最高裁判所第一小法廷判決平成20年04月24日

【事案】

 大動脈弁閉鎖不全のためA大学医学部附属病院(以下「本件病院」という。)に入院して大動脈弁置換術(以下「本件手術」という。)を受けたBが本件手術の翌日に死亡したことについて,Bの相続人である被上告人らが,本件手術についてのチーム医療の総責任者であり,かつ,本件手術を執刀した医師である上告人に対し,本件手術についての説明義務違反があったこと等を理由として,不法行為に基づく損害賠償を請求する事案。

【判旨】

 一般に,チーム医療として手術が行われる場合,チーム医療の総責任者は,条理上,患者やその家族に対し,手術の必要性,内容,危険性等についての説明が十分に行われるように配慮すべき義務を有するものというべきである。
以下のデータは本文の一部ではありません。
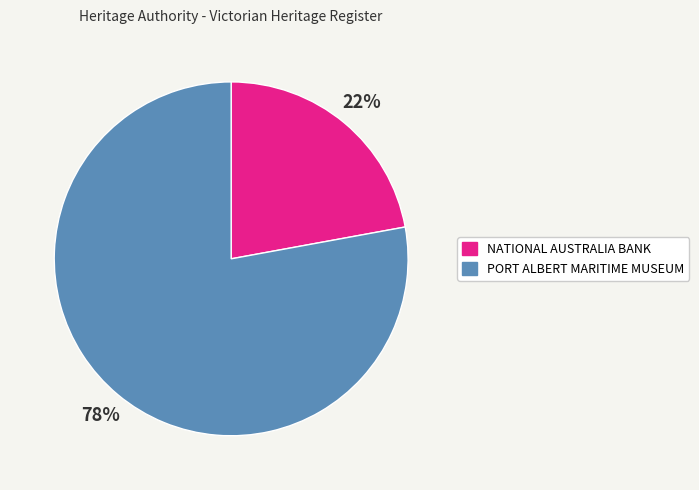

Combined, do NATIONAL AUSTRALIA BANK and PORT ALBERT MARITIME MUSEUM account for over 50%?

Yes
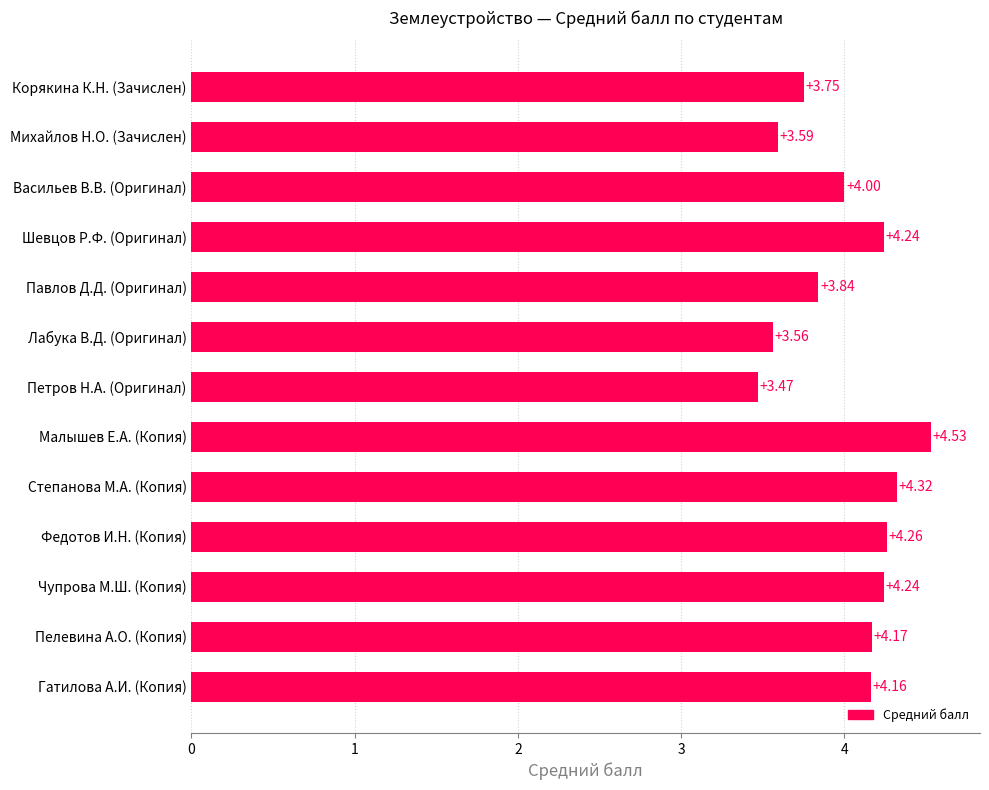

At which category does the chart reach its peak across all series?

Малышев Е.А. (Копия)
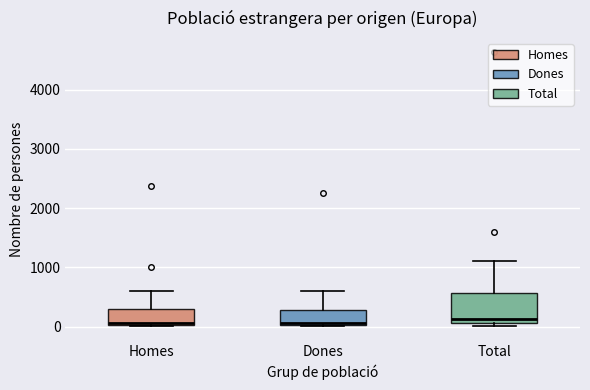

Comparing the boxes themselves (not the whiskers), which one is the tallest?

Total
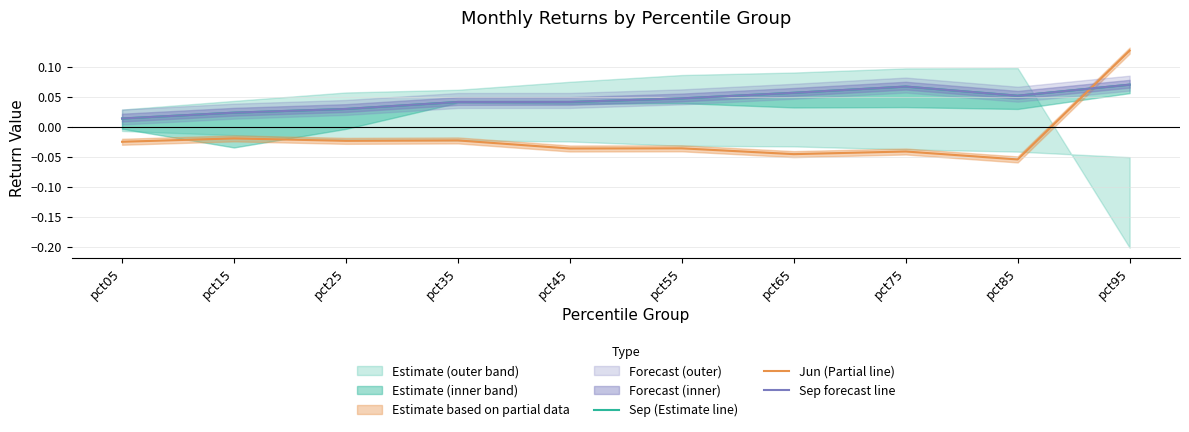

True or false: Sep (Estimate line) has a value of 0.1 at pct85.

True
しかし,チーム医療の総責任者は,上記説明を常に自ら行わなければならないものではなく,手術に至るまで患者の診療に当たってきた主治医が上記説明をするのに十分な知識,経験を有している場合には,主治医に上記説明をゆだね,自らは必要に応じて主治医を指導,監督するにとどめることも許されるものと解される。そうすると,チーム医療の総責任者は,主治医の説明が十分なものであれば,自ら説明しなかったことを理由に説明義務違反の不法行為責任を負うことはないというべきである。また,主治医の上記説明が不十分なものであったとしても,当該主治医が上記説明をするのに十分な知識,経験を有し,チーム医療の総責任者が必要に応じて当該主治医を指導,監督していた場合には,同総責任者は説明義務違反の不法行為責任を負わないというべきである。このことは,チーム医療の総責任者が手術の執刀者であったとしても,変わるところはない。
 これを本件についてみると,上告人は自らB又はその家族に対し,本件手術の必要性,内容,危険性等についての説明をしたことはなかったが,主治医であるC医師が上記説明をしたというのであるから,C医師の説明が十分なものであれば,上告人が説明義務違反の不法行為責任を負うことはないし,C医師の説明が不十分なものであったとしても,C医師が上記説明をするのに十分な知識,経験を有し,上告人が必要に応じてC医師を指導,監督していた場合には,上告人は説明義務違反の不法行為責任を負わないというべきである。ところが,原審は,C医師の具体的な説明内容,知識,経験,C医師に対する上告人の指導,監督の内容等について審理,判断することなく,上告人が自らBの大動脈壁のぜい弱性について説明したことがなかったというだけで上告人の説明義務違反を理由とする不法行為責任を認めたものであるから,原審の判断には法令の解釈を誤った違法があり,この違法が判決に影響を及ぼすことは明らかである。

 

最高裁判所第二小法廷判決平成20年04月25日

【判旨】

 被告人の精神状態が刑法39条にいう心神喪失又は心神耗弱に該当するかどうかは法律判断であって専ら裁判所にゆだねられるべき問題であることはもとより,その前提となる生物学的,心理学的要素についても,上記法律判断との関係で究極的には裁判所の評価にゆだねられるべき問題である(最高裁昭和58年(あ)第753号同年9月13日第三小法廷決定・裁判集刑事232号95頁)。しかしながら,生物学的要素である精神障害の有無及び程度並びにこれが心理学的要素に与えた影響の有無及び程度については,その診断が臨床精神医学の本分であることにかんがみれば,専門家たる精神医学者の意見が鑑定等として証拠となっている場合には,鑑定人の公正さや能力に疑いが生じたり,鑑定の前提条件に問題があったりするなど,これを採用し得ない合理的な事情が認められるのでない限り,その意見を十分に尊重して認定すべきものというべきである。